The customer for this ultimately bailed out (his business model didn't include supporting a custom compiler in spite of his severe need for parallel/SIMD based operations), and it has been languishing on the shelf. We've chosen not to pursue this in the broader market because it isn't clear what the market really is. I'm pretty sure there are organizations for which this would be valuable.
Point is, you really can do this. It is almost impossible using ad hoc methods. It is technically quite straightforward with a strong enough program transformation system. It isn't a walk in the park.
The easiest solution is to use a method on matrix instead of an operator.
A.range(i, j, k, n);
Note that typically you do not use , in a subscript operator [], eg A[i][j] instead of A[i,j]. The second form could be possible by overloading the comma operator but then you force i and j to be objects not numbers.
You could define a range class that could be used as a subscript for your matrix class.
class RealMatrix
{
public:
MatrixRowRangeProxy operator[] (int i) {
return operator[](range(i, 1));
}
MatrixRowRangeProxy operator[] (range r);
// ...
RealMatrix(const MatrixRangeProxy proxy);
};
// A generic view on a matrix
class MatrixProxy
{
protected:
RealMatrix * matrix;
};
// A view on a matrix of a range of rows
class MatrixRowRangeProxy : public MatrixProxy
{
public:
MatrixColRangeProxy operator[] (int i) {
return operator[](range(i, 1));
}
MatrixColRangeProxy operator[] (const range & r);
// ...
};
// A view on a matrix of a range of columns
class MatrixColRangeProxy : public MatrixProxy
{
public:
MatrixRangeProxy operator[] (int i) {
return operator[](range(i, 1));
}
MatrixRangeProxy operator[] (const range & r);
// ...
};
Then you can copy a range from one matrix into another.
RealMatrix A = ...
RealMatrix B = A[range(i,j)][range(k,n)];
Finally by creating a Matrix class that can hold either a RealMatrix or a MatrixProxy you can make a RealMatrix and a MatrixProxy appear the same from the outside.
Note the operator[] on the proxies are not and cannot be virtual.
If you want to have fun, you may check out IdOp.
If you are really working on a project, I don't suggest using this trick though.

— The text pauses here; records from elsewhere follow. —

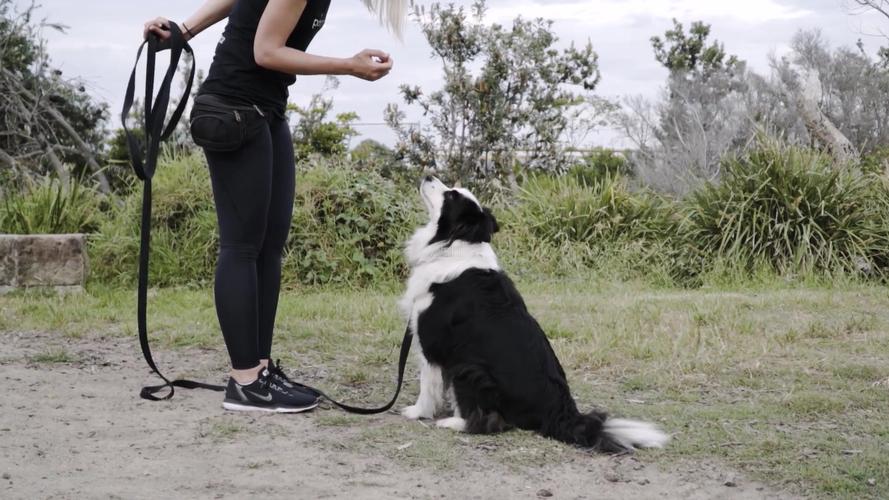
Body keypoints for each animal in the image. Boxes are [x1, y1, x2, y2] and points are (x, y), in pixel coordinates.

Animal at [396, 177, 664, 454]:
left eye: (450, 195)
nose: (428, 177)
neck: (454, 246)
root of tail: (561, 413)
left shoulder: (432, 343)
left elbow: (427, 385)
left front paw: (417, 412)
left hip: (469, 368)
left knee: (491, 421)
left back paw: (454, 422)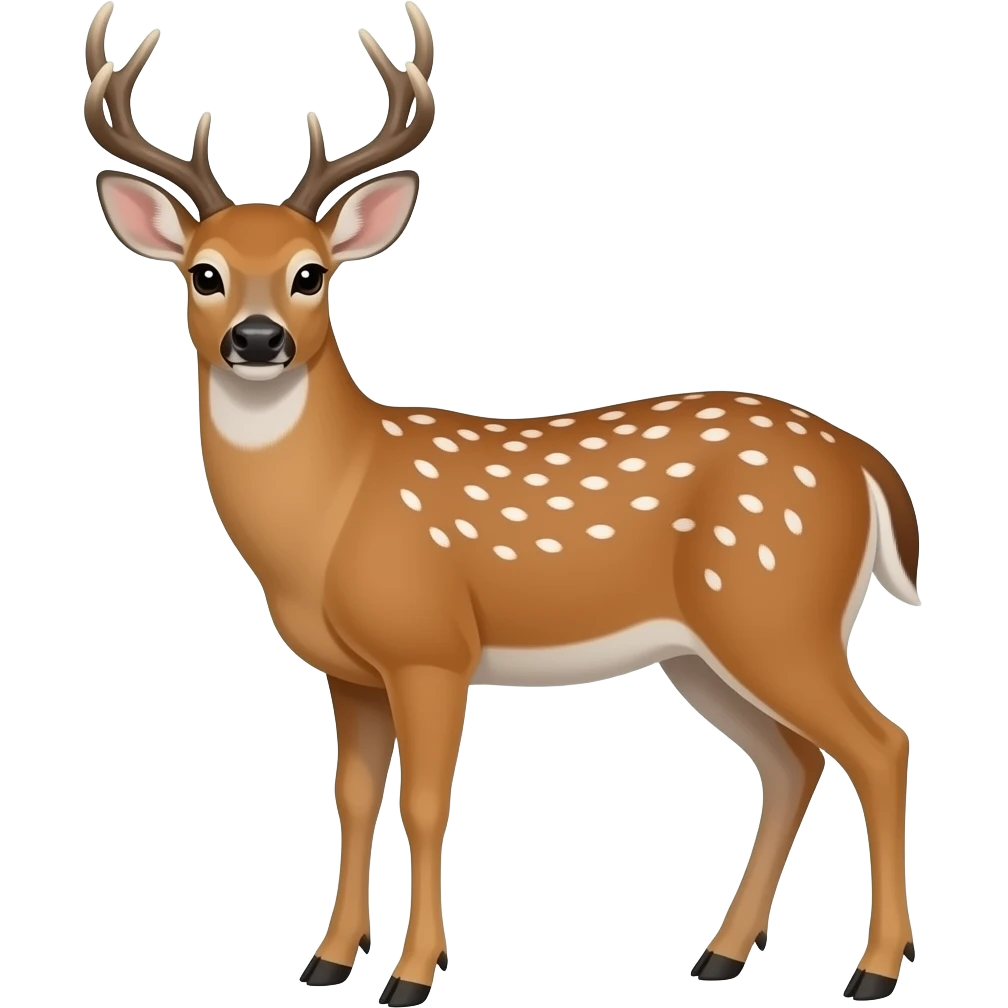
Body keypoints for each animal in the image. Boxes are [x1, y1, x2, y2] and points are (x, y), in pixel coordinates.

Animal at [84, 2, 919, 1003]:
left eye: (311, 272)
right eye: (203, 272)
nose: (257, 339)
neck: (332, 514)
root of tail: (866, 464)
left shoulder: (431, 644)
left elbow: (426, 802)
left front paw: (410, 975)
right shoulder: (350, 671)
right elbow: (351, 797)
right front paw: (327, 961)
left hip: (777, 607)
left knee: (879, 745)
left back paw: (872, 969)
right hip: (706, 647)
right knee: (794, 761)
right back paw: (720, 954)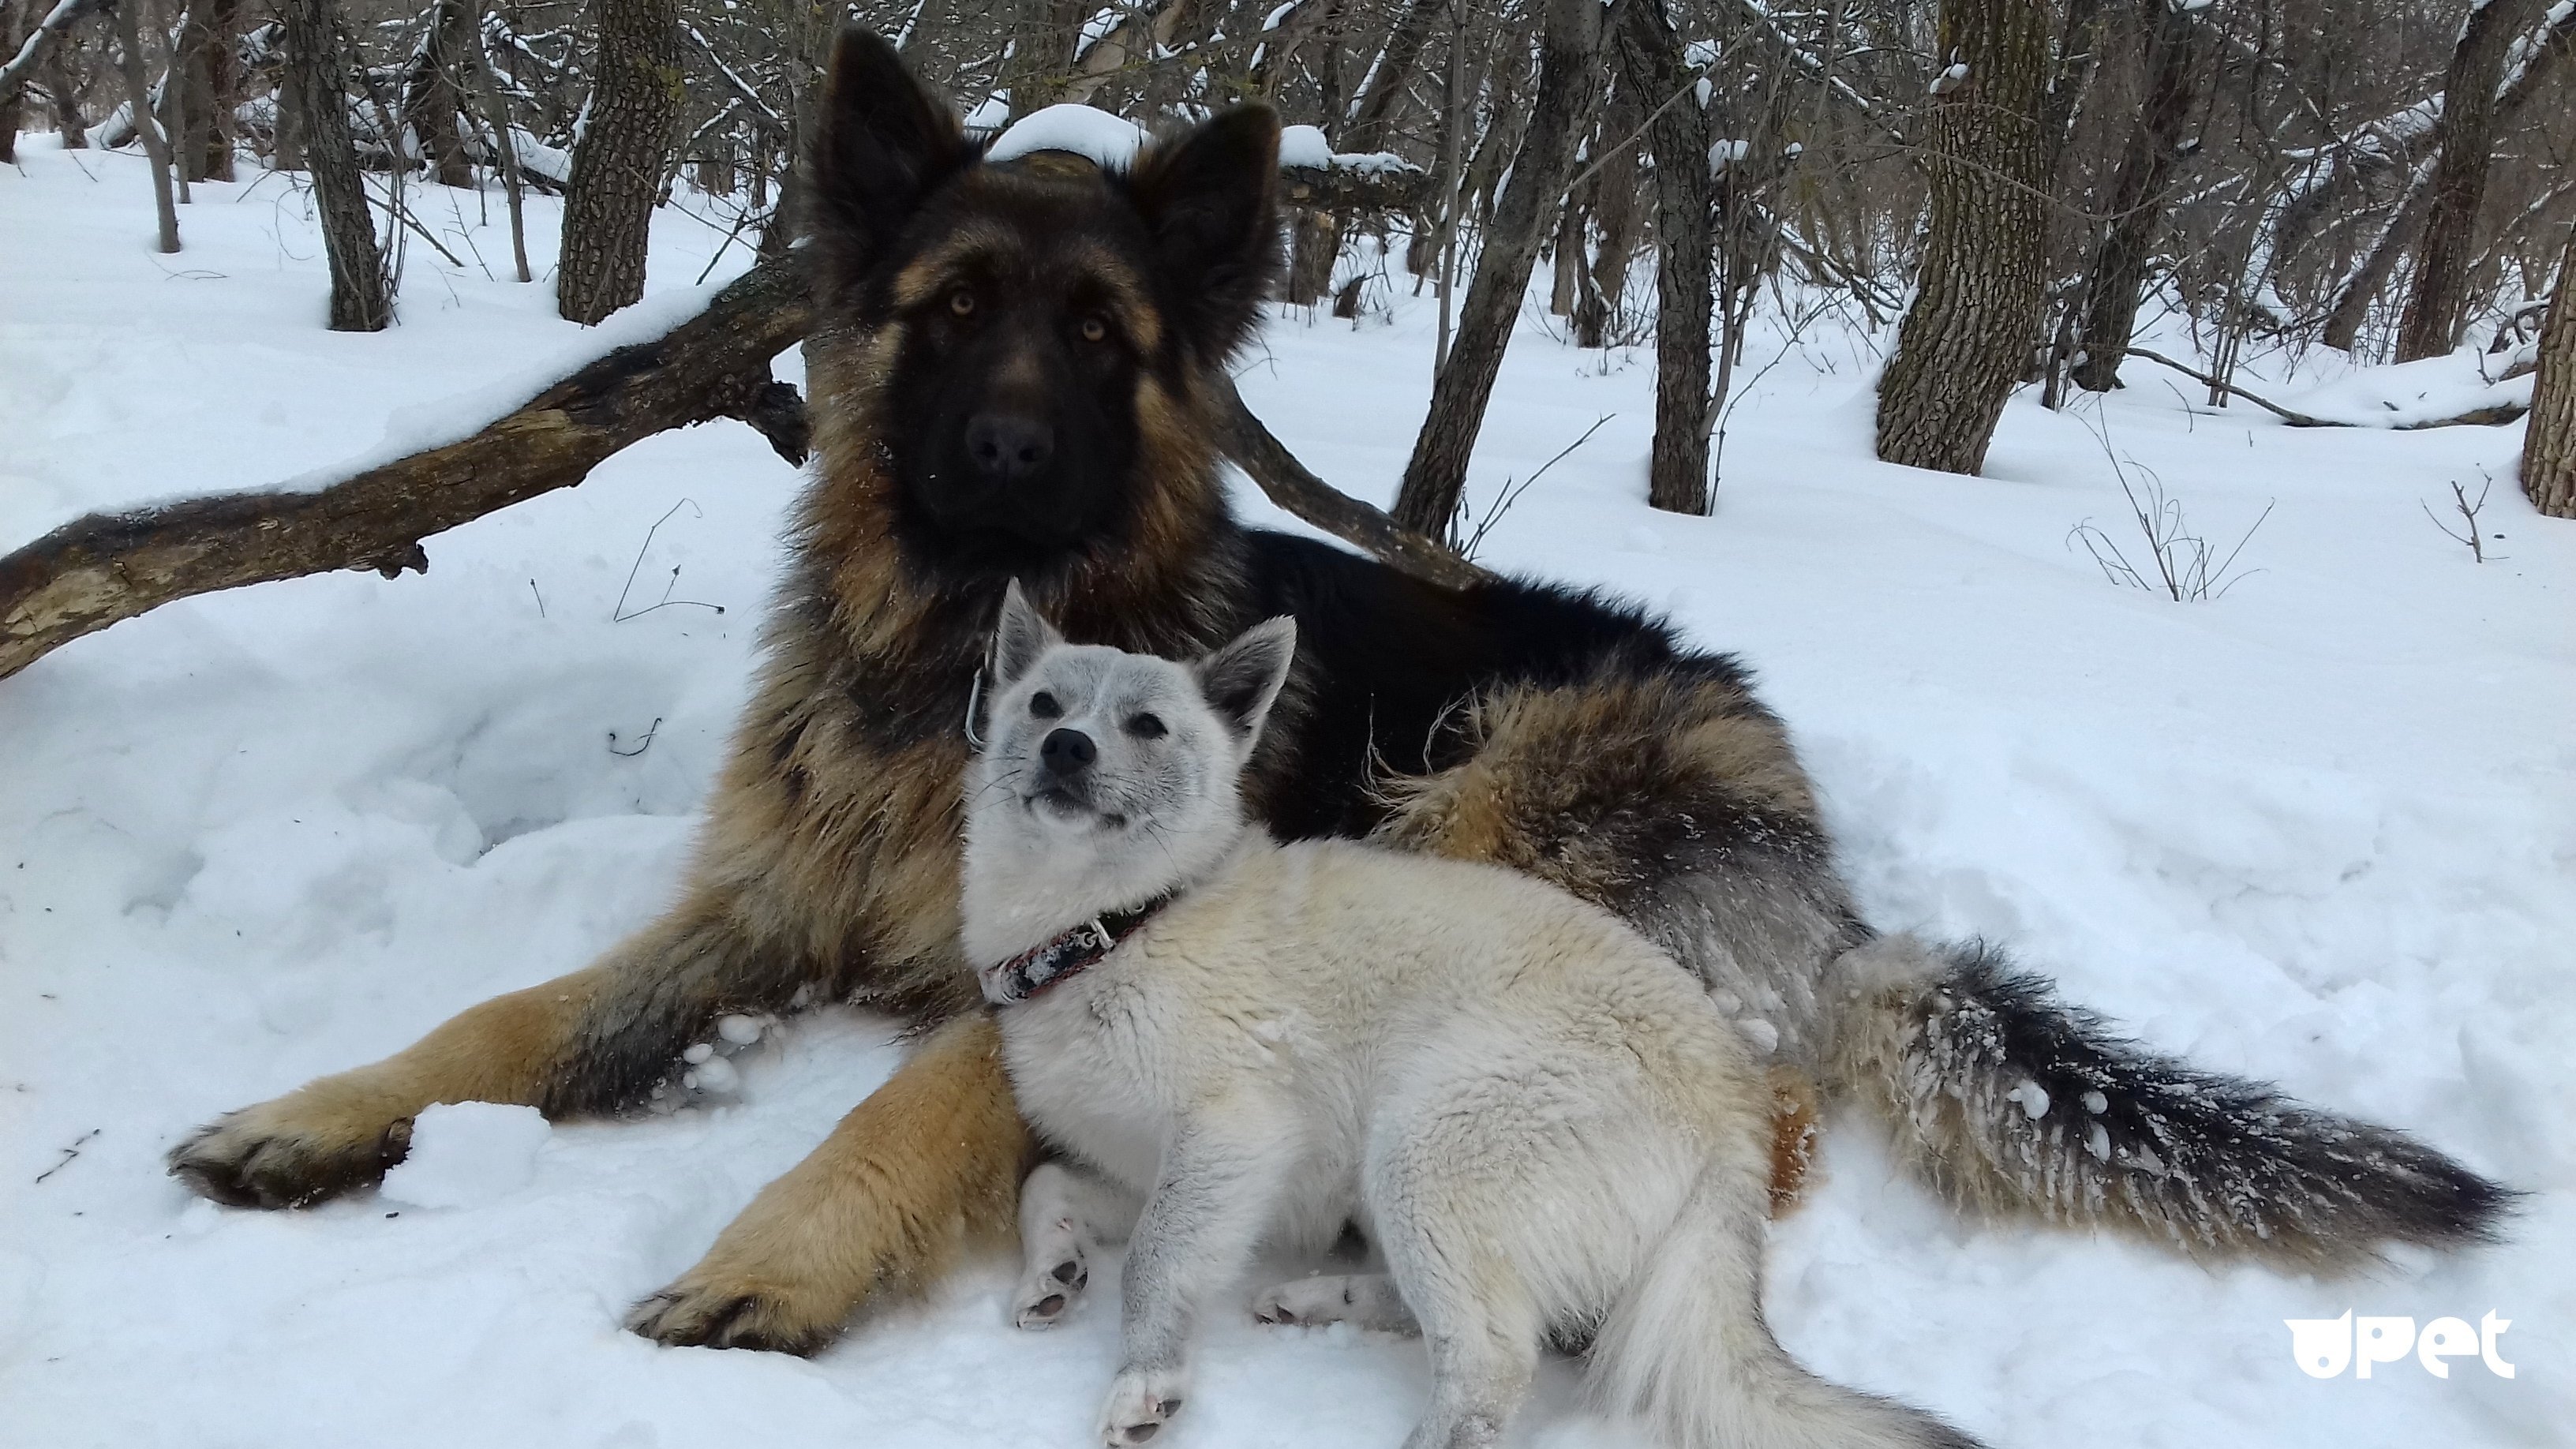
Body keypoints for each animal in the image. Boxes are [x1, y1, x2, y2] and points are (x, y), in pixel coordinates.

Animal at [963, 582, 1968, 1443]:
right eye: (1045, 705)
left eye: (1147, 725)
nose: (1067, 749)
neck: (1117, 927)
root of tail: (1735, 1112)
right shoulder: (1169, 1168)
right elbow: (1046, 1184)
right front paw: (1052, 1272)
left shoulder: (1232, 1136)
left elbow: (1154, 1261)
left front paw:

Maintenance will suffer from clever tricks.
Your best bet is thus to bite the bullet and use explicit notation. A short function called range which yields a custom defined object for which the operators are overloaded seems especially suitable.
Matrix<10,30,50> matrix = /**/;
MatrixView<5,6,7> view = matrix[range(0,5)][range(0,6)][range(0,7)];
Matrix<5,6,7> n = view;
Note that the operator[] only has 4 overloads (const/non-const + basic int / range) and yields a proxy object (until the last dimension). Once applied to the last dimension, it gives a view of the matrix. A normal matrix may be built from a view that has the same dimensions (non-explicit constructor).